The SQS queue - a reasonable default solution - will be great as a transient data store. It does support virtually unlimited throughput and additionally can function as an event source for Lambda - one that will be able to contact external services, perform data verification and perform required actions.

AWS DynamoDB can be used as a final data store. It can easily handle tens of thousands of operations per second, which is more than enough as the process will be already asynchronous.

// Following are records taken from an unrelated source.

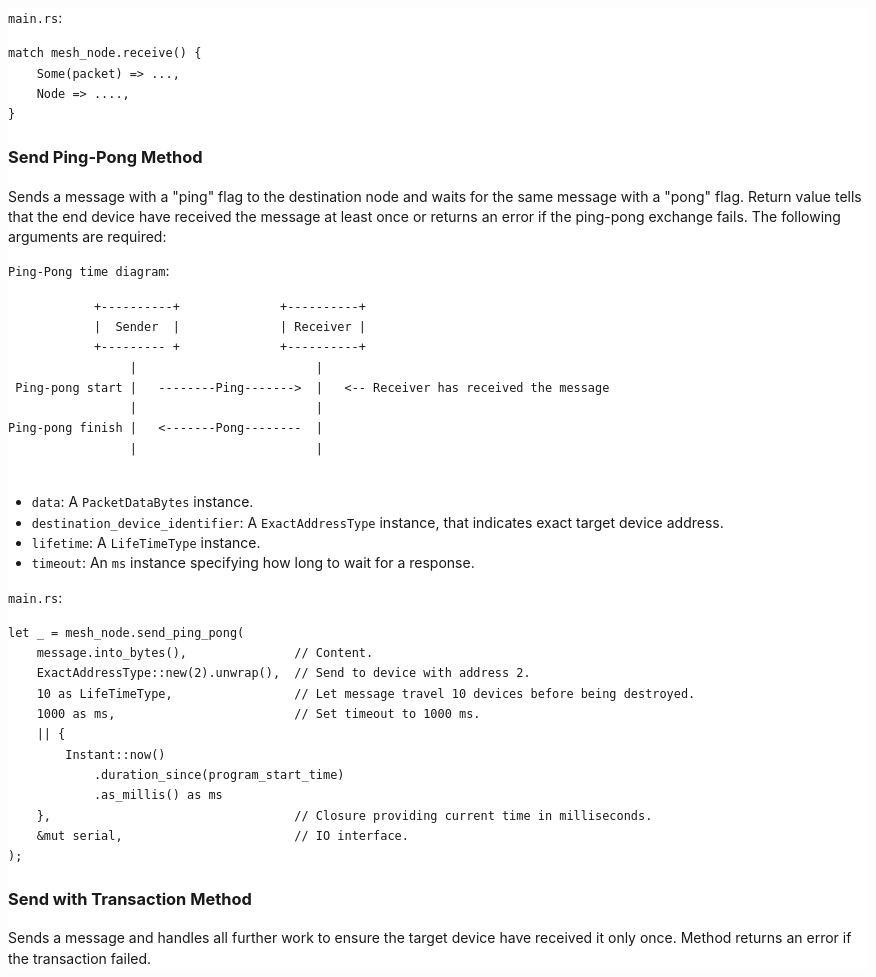 `main.rs`:
```
match mesh_node.receive() {
    Some(packet) => ...,
    Node => ....,
}
```

### Send Ping-Pong Method
Sends a message with a "ping" flag to the destination node and
waits for the same message with a "pong" flag. Return value tells that the end device have received
the message at least once or returns an error if the ping-pong exchange fails.
The following arguments are required:

`Ping-Pong time diagram`:
```
            +----------+              +----------+
            |  Sender  |              | Receiver |
            +--------- +              +----------+
                 |                         |     
 Ping-pong start |   --------Ping------->  |   <-- Receiver has received the message
                 |                         |
Ping-pong finish |   <-------Pong--------  |
                 |                         |
                                    
```

- `data`: A `PacketDataBytes` instance.
- `destination_device_identifier`: A `ExactAddressType` instance, that indicates exact target device address.
- `lifetime`: A `LifeTimeType` instance.
- `timeout`: An `ms` instance specifying how long to wait for a response.

`main.rs`:
```
let _ = mesh_node.send_ping_pong(
    message.into_bytes(),               // Content.
    ExactAddressType::new(2).unwrap(),  // Send to device with address 2.
    10 as LifeTimeType,                 // Let message travel 10 devices before being destroyed.
    1000 as ms,                         // Set timeout to 1000 ms.
    || {
        Instant::now()
            .duration_since(program_start_time)
            .as_millis() as ms
    },                                  // Closure providing current time in milliseconds.
    &mut serial,                        // IO interface.
);
```

### Send with Transaction Method
Sends a message and handles all further work to
ensure the target device have received it only once.
Method returns an error if the transaction failed.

It’s worth mentioning that all of the mentioned services support encryption both in-transit and at-rest to satisfy all requirements of PII protection. Even more - they are passing the requirements for HIPAA compliance in regards to the storing and processing of medical information. While these requirements aren’t necessary in Europe, it’s still nice to meet them without additional costs.

After combining it all together, it looks like this:

For the sake of brevity, “Regional services” are displayed only once but they should be duplicated or triplicated in different EU regions.

Cost calculations

Let’s also make a back-of-a-napkin cost estimation:

API Gateway - 19 million requests to process - 22.80 USD.
Ingestion Lambda - assuming 19 million requests to process, a generous 500ms per request and 256MB of memory - 43.38 USD
SQS - 19 million standard messages - 7.60 USD
Processing Lambda - the same number of messages, a little bit more time to process (1,000ms) and generous 512MB of memory to parse those pesky XMLs - 155.27 USD
DynamoDB storage: 19 million citizens times 4kB of data = 76GB = 23.26 USD
DynamoDB processing: Baseline 100 write op/s, peak 1000 write op/s, all transactional = 137.37 USD

Total: 390 USD for data ingestion.

Well, it’s not much considering the amount of data processed and ability to safely ingest requests at a peak rate of tens of thousand requests per second.

What do you think about it? Would you implement it differently or more effectively?